### Sağlanan döküm
╭──

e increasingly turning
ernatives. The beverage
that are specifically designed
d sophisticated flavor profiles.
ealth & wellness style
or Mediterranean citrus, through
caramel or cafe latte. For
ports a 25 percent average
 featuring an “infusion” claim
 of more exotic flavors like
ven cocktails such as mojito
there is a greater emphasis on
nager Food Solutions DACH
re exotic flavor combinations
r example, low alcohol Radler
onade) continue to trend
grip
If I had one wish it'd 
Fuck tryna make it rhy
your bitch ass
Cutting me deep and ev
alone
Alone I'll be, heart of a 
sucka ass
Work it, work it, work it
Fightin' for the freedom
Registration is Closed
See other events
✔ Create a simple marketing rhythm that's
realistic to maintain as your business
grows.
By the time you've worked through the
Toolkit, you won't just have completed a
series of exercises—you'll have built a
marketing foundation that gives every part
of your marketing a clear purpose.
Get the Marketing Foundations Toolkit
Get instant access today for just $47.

╰──

### Yapılacak iş
Dökümdeki bütün satırları, her satır ayrı bir öğe olacak şekilde JSON dize listesi olarak biçimlendirin. Boş satırları almayın.

### Yazılı yanıt
[
  "e increasingly turning",
  "ernatives. The beverage",
  "that are specifically designed",
  "d sophisticated flavor profiles.",
  "ealth & wellness style",
  "or Mediterranean citrus, through",
  "caramel or cafe latte. For",
  "ports a 25 percent average",
  " featuring an “infusion” claim",
  " of more exotic flavors like",
  "ven cocktails such as mojito",
  "there is a greater emphasis on",
  "nager Food Solutions DACH",
  "re exotic flavor combinations",
  "r example, low alcohol Radler",
  "onade) continue to trend",
  "grip",
  "If I had one wish it'd ",
  "Fuck tryna make it rhy",
  "your bitch ass",
  "Cutting me deep and ev",
  "alone",
  "Alone I'll be, heart of a ",
  "sucka ass",
  "Work it, work it, work it",
  "Fightin' for the freedom",
  "Registration is Closed",
  "See other events",
  "✔ Create a simple marketing rhythm that's",
  "realistic to maintain as your business",
  "grows.",
  "By the time you've worked through the",
  "Toolkit, you won't just have completed a",
  "series of exercises—you'll have built a",
  "marketing foundation that gives every part",
  "of your marketing a clear purpose.",
  "Get the Marketing Foundations Toolkit",
  "Get instant access today for just $47."
]